Cincinnati Reds
- Pitcher
- Born: April 30, 1998 (age 28) Oxnard, California, U.S.
- Bats: RightThrows: Right

MLB debut
- August 30, 2023, for the Atlanta Braves

MLB statistics (through 2024 season)
- Win–loss record: 1–1
- Earned run average: 5.82
- Strikeouts: 23
- Stats at Baseball Reference

Teams
- Atlanta Braves (2023–2024);

= Darius Vines =

American baseball player (born 1998)

Darius Marque Vines (born April 30, 1998) is an American professional baseball pitcher in the Cincinnati Reds organization. He has previously played in Major League Baseball (MLB) for the Atlanta Braves.

== Amateur career ==
Vines attended St. Bonaventure High School in Ventura, California. He was the Ventura County Star Player of the Year his senior year in 2016. He was drafted by the Houston Astros in the 32nd round of the 2016 Major League Baseball draft, but did not sign and played college baseball at Oxnard College. He was then drafted by the Chicago Cubs in the 27th round of the 2017 MLB draft but again did not sign and transferred to Yavapai College. In 2019 Vines transferred to California State University, Bakersfield. After one year at Bakersfield, he was drafted by the Atlanta Braves in the seventh round of the 2019 MLB draft and signed.

==Professional career==
===Atlanta Braves===
Vines spent his first professional season with the rookie–level Gulf Coast League Braves and rookie–level Danville Braves. In 12 games (11 starts), he struggled to an 0–5 record and 6.68 ERA with 35 strikeouts in 32 1/3 innings of work. Vines did not play in a game in 2020 due to the cancellation of the minor league season because of the COVID-19 pandemic. He returned to action in 2021, splitting the year between the Single–A Augusta GreenJackets and High–A Rome Braves. In 22 starts between the two affiliates, Vines pitched to a 6–4 record and 2.92 ERA with 129 strikeouts across 111 innings pitched.

Vines began the 2022 season with the Double–A Mississippi Braves before receiving a promotion to the Triple–A Gwinnett Stripers later in the year. In 27 combined games (25 starts), he registered an 8–4 record and 3.77 ERA with 156 strikeouts in 140 2/3 innings of work. On November 15, 2022, the Braves added Vines to their 40-man roster to protect him from the Rule 5 draft.

Vines was optioned to the Triple-A Gwinnett Stripers to begin the 2023 season. On August 28, 2023, Vines was promoted to the major leagues for the first time. He faced the Colorado Rockies two days later, pitching six innings, yielding two earned runs, and recording the win in his debut. At the end of the 2023 regular season, Vines pitched for the Salt River Rafters of the Arizona Fall League.

Vines was optioned to Triple–A Gwinnett to begin the 2024 season. On April 12, Vines was called up to the Braves' roster to replace Allan Winans. Following two starts for the Braves, Vines was optioned to Triple–A on April 22. On July 29, Vines was designated for assignment by the Braves. He cleared waivers and was sent outright to Double–A Mississippi on August 2.

Vines did not make a professional appearance for the Braves organization during the 2025 season. On November 8, 2025, Vines re-signed with the Braves on a minor league contract. He was released by Atlanta prior to the start of the regular season on March 26, 2026.

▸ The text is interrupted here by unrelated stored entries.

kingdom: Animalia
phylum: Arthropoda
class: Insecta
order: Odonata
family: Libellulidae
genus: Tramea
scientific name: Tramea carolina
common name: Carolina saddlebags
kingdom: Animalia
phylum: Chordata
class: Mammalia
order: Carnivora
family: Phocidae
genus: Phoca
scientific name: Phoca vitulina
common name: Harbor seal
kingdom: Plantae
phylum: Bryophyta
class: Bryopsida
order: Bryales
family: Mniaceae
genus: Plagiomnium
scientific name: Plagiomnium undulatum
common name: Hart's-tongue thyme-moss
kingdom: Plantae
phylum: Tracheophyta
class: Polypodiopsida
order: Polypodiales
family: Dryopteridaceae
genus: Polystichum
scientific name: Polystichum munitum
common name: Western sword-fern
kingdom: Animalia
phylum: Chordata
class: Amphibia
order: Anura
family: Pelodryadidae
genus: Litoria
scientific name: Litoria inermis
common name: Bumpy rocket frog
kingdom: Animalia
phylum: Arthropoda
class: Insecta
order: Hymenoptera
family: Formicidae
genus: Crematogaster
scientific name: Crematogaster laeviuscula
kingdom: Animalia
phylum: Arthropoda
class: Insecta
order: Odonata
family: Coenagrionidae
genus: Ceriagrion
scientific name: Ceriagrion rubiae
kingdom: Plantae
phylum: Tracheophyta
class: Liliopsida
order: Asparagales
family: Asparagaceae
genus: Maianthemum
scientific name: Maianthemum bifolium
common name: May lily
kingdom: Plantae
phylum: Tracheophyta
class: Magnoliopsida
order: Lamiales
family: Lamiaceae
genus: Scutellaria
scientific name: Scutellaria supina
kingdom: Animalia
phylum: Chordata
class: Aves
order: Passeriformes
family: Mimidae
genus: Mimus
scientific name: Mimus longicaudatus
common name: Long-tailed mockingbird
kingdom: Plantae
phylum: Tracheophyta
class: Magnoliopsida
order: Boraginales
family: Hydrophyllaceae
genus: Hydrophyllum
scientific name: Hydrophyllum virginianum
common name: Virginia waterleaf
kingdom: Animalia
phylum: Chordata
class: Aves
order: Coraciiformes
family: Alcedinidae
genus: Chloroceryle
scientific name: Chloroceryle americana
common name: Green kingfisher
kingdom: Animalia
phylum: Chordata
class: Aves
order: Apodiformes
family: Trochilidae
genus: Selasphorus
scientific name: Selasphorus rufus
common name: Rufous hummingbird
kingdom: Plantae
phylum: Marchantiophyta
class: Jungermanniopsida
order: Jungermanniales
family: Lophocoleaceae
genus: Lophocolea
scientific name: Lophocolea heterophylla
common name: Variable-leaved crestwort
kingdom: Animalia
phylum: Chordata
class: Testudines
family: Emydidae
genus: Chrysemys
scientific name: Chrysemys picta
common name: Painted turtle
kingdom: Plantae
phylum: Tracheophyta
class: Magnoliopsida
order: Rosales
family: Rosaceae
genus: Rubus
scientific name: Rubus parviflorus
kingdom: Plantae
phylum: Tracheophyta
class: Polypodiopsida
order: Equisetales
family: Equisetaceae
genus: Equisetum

===Tigres de Quintana Roo===
On April 30, 2026, Vines signed with the Tigres de Quintana Roo of the Mexican League. Vines made 15 starts for Quintan Roo, compiling a 4–2 record and 3.32 ERA with 69 strikeouts over 76 innings pitched.

===Cincinnati Reds===
On August 4, 2026, Vines was traded to the Acereros de Monclova of the Mexican League. However, he did not appear in a game for Monclova. On August 19, Vines signed a minor league contract with the Cincinnati Reds.